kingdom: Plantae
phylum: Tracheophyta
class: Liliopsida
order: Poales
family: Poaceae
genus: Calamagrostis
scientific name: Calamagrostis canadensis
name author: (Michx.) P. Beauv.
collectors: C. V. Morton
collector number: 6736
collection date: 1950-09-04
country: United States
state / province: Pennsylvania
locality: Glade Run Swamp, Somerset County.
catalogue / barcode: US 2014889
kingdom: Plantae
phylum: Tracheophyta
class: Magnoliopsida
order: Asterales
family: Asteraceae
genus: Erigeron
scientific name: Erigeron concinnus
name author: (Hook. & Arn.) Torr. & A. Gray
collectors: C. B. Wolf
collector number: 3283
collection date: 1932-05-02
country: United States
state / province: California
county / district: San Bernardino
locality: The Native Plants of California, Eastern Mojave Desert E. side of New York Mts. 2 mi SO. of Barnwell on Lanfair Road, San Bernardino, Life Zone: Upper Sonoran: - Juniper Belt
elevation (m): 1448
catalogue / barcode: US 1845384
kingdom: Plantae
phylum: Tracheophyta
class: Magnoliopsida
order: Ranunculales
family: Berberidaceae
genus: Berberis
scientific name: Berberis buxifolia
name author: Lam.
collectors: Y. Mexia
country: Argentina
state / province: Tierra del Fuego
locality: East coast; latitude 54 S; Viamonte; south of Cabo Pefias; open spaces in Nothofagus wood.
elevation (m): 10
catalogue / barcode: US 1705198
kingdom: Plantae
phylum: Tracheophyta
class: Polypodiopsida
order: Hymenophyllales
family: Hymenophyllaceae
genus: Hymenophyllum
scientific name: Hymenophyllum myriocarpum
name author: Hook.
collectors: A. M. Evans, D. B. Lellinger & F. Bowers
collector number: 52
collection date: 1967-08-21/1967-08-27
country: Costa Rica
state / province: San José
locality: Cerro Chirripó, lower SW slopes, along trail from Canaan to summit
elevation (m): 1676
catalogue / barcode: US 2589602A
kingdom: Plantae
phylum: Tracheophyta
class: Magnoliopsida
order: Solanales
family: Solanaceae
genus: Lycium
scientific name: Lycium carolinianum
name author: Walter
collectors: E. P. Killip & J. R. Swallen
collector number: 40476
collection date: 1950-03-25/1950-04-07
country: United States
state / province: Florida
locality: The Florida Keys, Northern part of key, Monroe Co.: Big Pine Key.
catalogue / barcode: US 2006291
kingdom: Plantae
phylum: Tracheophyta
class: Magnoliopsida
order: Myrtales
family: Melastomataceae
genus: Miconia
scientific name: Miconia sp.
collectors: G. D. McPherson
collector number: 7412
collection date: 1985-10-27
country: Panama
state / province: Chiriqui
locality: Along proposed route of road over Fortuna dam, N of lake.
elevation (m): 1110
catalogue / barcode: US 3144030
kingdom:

——————

Extract, character for character, every line from the one containing "elevation (m): 10" through the last line of the entries, both ends included.

*Output below:*
elevation (m): 10
catalogue / barcode: US 1705198
kingdom: Plantae
phylum: Tracheophyta
class: Polypodiopsida
order: Hymenophyllales
family: Hymenophyllaceae
genus: Hymenophyllum
scientific name: Hymenophyllum myriocarpum
name author: Hook.
collectors: A. M. Evans, D. B. Lellinger & F. Bowers
collector number: 52
collection date: 1967-08-21/1967-08-27
country: Costa Rica
state / province: San José
locality: Cerro Chirripó, lower SW slopes, along trail from Canaan to summit
elevation (m): 1676
catalogue / barcode: US 2589602A
kingdom: Plantae
phylum: Tracheophyta
class: Magnoliopsida
order: Solanales
family: Solanaceae
genus: Lycium
scientific name: Lycium carolinianum
name author: Walter
collectors: E. P. Killip & J. R. Swallen
collector number: 40476
collection date: 1950-03-25/1950-04-07
country: United States
state / province: Florida
locality: The Florida Keys, Northern part of key, Monroe Co.: Big Pine Key.
catalogue / barcode: US 2006291
kingdom: Plantae
phylum: Tracheophyta
class: Magnoliopsida
order: Myrtales
family: Melastomataceae
genus: Miconia
scientific name: Miconia sp.
collectors: G. D. McPherson
collector number: 7412
collection date: 1985-10-27
country: Panama
state / province: Chiriqui
locality: Along proposed route of road over Fortuna dam, N of lake.
elevation (m): 1110
catalogue / barcode: US 3144030
kingdom:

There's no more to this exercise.